Because St. 1962, e. 717 (fn. 2), was passed on July 23, 1962, nearly two months after the taking, we do not rely upon it. We thus need not determine whether, in the circumstances, the Legislature could retroactively require the payment of compensation for taking the locus. Nevertheless, c. 717 may be of some significance as showing the 1962 Legislature’s understanding that compensation was in fact required by the earlier statutory provisions.

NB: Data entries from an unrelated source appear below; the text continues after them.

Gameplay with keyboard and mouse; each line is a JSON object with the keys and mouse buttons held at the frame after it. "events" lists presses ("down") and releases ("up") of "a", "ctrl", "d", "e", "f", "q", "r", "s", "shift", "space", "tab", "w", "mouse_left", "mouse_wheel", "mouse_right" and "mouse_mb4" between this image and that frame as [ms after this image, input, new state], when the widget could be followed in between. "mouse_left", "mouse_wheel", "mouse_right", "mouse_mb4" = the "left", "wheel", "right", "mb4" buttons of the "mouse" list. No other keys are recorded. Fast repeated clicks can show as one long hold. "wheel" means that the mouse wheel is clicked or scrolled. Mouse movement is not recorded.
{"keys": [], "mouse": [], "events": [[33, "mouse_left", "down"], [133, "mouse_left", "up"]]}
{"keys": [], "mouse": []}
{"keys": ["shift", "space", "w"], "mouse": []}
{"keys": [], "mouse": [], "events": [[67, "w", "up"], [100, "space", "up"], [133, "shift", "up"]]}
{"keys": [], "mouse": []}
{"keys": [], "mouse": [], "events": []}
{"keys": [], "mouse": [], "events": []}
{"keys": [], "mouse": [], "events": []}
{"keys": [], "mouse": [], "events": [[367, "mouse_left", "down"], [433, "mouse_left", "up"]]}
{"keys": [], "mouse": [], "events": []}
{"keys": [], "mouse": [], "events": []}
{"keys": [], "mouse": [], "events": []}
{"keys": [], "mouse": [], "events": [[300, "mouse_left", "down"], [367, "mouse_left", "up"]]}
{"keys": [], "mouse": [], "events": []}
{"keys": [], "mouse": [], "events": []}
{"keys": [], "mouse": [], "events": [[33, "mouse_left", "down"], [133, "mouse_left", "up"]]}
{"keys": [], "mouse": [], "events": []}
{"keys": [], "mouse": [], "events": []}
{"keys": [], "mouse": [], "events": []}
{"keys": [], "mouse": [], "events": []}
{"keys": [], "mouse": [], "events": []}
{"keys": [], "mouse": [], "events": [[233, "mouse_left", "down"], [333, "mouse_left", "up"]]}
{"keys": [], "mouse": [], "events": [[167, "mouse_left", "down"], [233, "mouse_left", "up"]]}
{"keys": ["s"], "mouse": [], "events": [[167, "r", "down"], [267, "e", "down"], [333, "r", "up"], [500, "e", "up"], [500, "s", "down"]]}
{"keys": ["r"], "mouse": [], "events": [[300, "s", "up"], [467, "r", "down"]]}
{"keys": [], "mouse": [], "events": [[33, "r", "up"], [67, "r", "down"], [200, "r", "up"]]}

Statute 1955, c. 693, § 1, reads, in part, ‘ ‘ Notwithstanding any provisions of law, except the provisions of ” St. 1952, c. 354, as amended, “authorizing the taking by eminent domain ... of certain public lands for highway improvements without the payment of damages therefor, the state department of public works or such other . . . authority ... as may be Involved is hereby authorized and directed to pay to the . . . department ... or agency in possession of lands so taken ... an amount to be mutually agreed upon” (emphasis supplied). Statute 1957, c. 657, added to c. 693, § 1, two paragraphs, of which the first is here relevant, “In the event that the parties . . . are unable to . . . agree upon the amounts to be paid . . . the matter shall be referred to the real estate review board created by” St. 1954, e. 403, § 6, “which shall determine the amount to be paid, and said determination shall be final.” The legislative history of e. 693 is not informative on matters here in issue. See 1955 House Bill No. 3002. The original papers show that the italicized words in c. 693, § 1, were inserted upon recommendation of the House Committee on Ways and Means on July 28, 1955. See 1955 House Journal, p. 2014.